### Problem statement
Reading the records below, find how many lines include the word "muscle" and give that number alone.

-- Material shown follows --

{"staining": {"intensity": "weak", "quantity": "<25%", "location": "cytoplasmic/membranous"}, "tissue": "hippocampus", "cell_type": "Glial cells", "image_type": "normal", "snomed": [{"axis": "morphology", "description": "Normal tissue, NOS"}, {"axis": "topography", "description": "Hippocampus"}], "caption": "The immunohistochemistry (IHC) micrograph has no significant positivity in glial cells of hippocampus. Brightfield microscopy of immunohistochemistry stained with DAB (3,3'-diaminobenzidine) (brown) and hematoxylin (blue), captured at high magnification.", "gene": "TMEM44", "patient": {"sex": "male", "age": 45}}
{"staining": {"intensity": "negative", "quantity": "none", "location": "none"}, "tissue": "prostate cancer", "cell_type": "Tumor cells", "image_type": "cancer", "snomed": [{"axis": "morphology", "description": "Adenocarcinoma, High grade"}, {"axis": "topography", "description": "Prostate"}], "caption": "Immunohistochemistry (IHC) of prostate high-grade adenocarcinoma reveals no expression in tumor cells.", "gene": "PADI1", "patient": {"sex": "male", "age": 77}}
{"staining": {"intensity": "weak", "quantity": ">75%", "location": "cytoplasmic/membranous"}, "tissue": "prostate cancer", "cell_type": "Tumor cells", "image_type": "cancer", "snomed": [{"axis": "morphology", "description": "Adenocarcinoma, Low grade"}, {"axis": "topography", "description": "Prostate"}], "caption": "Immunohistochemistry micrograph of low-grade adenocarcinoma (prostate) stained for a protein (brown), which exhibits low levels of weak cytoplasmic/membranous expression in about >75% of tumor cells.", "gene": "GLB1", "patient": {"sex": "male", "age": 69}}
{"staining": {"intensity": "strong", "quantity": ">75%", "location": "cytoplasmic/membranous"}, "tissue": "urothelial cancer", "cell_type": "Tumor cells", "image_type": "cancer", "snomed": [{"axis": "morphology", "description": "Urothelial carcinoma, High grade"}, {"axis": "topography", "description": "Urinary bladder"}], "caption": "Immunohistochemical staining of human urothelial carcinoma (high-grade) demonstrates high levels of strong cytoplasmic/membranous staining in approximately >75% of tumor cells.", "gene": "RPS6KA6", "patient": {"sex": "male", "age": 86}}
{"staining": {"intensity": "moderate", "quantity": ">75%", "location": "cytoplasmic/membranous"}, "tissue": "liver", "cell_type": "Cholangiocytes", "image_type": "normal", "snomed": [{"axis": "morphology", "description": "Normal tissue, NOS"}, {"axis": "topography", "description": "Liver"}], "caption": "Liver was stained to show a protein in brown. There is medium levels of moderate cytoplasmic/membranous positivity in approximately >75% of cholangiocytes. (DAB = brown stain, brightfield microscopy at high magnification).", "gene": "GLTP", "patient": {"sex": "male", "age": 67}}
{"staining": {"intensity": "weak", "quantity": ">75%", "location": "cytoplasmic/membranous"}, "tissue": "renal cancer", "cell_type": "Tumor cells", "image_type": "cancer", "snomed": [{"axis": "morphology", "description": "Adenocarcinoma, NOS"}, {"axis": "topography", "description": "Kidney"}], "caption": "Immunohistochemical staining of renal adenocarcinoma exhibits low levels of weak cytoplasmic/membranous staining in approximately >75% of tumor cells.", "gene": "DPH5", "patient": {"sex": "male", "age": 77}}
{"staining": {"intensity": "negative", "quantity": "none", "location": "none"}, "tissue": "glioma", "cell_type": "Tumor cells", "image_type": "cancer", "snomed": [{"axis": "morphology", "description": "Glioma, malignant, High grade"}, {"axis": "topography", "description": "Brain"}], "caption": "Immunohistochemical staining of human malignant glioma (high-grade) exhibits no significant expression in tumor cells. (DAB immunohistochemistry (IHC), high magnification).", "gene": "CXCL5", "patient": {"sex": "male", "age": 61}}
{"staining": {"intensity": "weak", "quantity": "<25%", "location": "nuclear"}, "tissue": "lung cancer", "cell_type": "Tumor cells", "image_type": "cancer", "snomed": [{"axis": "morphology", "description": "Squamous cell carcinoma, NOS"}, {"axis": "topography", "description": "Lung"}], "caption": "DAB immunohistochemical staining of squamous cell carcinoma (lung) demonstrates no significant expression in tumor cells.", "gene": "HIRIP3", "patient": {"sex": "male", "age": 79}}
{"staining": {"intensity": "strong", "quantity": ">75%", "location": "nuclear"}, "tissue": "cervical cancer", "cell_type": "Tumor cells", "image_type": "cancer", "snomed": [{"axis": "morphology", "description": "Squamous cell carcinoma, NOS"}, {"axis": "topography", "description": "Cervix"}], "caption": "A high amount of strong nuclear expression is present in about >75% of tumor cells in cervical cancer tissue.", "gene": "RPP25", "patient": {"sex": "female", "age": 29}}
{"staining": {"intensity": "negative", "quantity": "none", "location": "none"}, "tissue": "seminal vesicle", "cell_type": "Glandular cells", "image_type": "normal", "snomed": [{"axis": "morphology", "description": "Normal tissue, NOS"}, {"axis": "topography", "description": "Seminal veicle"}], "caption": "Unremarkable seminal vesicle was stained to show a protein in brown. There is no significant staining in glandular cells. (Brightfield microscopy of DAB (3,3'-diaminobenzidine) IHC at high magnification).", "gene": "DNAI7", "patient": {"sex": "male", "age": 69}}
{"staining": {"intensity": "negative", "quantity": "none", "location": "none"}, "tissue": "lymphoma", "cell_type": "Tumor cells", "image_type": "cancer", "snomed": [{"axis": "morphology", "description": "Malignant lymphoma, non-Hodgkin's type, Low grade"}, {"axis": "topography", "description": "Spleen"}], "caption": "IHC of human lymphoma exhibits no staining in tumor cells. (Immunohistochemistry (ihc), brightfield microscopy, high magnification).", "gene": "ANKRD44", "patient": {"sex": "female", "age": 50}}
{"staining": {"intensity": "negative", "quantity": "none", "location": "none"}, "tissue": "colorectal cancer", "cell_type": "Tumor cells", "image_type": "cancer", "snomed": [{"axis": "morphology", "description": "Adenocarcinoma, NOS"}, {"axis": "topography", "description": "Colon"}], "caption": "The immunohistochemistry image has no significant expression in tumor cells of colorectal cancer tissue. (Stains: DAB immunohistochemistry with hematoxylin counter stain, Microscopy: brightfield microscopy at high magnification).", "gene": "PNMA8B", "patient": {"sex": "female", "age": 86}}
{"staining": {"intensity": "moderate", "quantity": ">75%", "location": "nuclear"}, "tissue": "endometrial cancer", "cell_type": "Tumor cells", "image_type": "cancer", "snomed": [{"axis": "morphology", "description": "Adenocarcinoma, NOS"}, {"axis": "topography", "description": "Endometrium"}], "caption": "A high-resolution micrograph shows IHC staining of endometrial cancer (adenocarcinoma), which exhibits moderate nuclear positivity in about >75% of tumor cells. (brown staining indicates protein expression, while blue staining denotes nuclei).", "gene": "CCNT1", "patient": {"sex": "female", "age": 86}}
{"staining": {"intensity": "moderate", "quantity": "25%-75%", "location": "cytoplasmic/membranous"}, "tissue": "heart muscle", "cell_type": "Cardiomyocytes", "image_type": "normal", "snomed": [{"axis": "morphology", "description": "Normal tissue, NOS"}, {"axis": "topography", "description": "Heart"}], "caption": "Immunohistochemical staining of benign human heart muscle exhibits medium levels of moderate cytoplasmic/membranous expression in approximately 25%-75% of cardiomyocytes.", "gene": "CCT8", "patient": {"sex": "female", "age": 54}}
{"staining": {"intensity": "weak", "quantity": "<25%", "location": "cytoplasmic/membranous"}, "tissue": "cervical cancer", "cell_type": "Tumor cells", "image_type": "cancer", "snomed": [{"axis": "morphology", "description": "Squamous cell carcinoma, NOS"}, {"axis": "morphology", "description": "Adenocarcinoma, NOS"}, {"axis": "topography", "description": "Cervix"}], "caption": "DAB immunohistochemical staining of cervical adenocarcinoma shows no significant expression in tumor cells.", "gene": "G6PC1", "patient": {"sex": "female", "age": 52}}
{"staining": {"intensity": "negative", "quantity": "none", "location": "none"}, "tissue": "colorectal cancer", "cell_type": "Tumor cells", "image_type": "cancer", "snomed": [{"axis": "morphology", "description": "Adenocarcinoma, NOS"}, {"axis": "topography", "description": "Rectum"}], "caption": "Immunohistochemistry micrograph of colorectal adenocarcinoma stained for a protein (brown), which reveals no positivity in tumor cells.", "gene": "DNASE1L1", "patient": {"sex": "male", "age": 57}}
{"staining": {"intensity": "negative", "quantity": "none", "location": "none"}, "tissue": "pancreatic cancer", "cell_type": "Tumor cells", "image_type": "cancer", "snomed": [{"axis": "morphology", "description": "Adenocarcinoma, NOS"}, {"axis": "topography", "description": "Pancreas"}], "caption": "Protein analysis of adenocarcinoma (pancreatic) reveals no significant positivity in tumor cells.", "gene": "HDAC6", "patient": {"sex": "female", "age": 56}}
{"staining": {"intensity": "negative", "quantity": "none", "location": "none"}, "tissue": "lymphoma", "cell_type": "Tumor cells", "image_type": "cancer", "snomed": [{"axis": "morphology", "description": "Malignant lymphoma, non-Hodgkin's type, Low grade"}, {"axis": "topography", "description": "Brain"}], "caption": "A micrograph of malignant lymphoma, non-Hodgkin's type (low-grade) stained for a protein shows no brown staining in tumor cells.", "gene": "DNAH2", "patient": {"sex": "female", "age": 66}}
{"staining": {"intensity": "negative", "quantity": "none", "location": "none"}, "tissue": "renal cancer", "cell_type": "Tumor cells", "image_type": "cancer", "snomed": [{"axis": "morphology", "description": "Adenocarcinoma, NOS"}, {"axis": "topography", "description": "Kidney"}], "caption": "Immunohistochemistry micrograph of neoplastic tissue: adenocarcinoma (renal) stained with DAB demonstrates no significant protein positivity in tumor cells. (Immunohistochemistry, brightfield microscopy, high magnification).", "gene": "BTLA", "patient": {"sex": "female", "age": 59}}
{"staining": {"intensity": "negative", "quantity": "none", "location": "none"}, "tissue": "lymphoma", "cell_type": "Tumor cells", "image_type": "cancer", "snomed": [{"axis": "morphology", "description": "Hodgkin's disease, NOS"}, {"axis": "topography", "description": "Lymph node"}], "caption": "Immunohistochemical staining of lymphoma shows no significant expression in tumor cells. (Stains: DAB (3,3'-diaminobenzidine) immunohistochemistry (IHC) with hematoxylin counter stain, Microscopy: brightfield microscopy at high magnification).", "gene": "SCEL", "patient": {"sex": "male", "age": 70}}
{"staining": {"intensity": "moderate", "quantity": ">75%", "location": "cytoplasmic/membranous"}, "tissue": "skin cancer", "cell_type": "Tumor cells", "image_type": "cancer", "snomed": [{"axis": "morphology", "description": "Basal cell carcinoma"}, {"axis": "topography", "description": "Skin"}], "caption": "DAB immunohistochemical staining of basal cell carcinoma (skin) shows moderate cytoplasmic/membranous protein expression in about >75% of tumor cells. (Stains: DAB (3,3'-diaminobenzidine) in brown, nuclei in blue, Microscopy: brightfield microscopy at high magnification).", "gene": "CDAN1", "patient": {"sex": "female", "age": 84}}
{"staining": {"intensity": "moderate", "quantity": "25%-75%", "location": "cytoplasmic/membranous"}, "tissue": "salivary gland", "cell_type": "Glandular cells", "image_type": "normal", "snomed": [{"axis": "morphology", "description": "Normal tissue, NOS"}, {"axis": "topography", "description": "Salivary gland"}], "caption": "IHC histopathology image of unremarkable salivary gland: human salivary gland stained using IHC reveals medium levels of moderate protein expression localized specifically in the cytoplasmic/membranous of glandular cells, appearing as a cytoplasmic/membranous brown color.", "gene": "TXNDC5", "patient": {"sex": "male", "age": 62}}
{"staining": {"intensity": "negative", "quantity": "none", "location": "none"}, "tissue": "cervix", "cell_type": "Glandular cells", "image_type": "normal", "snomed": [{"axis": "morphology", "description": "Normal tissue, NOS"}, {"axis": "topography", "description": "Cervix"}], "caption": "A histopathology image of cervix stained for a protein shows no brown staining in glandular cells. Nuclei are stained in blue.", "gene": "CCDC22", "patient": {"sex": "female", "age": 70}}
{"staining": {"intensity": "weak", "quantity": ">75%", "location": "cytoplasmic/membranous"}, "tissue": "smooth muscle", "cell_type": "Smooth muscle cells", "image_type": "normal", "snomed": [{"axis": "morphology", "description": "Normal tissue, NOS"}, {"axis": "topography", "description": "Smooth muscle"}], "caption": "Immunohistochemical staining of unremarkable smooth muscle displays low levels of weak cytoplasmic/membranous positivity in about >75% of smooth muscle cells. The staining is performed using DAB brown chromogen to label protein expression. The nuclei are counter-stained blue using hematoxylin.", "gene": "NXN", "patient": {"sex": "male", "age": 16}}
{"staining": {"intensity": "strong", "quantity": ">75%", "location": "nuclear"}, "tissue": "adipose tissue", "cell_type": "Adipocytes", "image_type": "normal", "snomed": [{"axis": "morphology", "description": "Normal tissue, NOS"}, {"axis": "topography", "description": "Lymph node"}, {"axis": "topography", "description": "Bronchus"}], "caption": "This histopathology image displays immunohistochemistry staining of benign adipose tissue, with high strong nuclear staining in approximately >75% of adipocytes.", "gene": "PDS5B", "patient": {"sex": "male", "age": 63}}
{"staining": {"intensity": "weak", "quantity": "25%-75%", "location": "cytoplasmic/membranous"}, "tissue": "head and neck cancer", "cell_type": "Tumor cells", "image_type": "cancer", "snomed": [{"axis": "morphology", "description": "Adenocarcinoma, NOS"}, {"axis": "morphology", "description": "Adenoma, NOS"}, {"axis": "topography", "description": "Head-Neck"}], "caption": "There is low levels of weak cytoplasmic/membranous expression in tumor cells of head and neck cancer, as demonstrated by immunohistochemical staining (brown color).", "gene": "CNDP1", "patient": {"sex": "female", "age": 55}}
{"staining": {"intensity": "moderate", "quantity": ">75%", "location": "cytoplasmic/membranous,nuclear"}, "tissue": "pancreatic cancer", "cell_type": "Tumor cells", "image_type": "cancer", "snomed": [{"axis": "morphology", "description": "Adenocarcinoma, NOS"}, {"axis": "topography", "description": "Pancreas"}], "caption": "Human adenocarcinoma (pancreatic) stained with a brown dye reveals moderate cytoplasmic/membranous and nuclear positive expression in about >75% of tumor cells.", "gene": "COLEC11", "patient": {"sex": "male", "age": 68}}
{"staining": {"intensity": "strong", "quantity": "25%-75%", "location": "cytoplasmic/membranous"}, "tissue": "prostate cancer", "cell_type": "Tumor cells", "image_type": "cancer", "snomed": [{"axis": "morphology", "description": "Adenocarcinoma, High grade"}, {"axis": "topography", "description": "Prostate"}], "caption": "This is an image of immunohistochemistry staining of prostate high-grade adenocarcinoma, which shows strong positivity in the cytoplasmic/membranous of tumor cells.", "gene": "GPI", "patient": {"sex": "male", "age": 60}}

-- Material shown concluded --

### Your response
2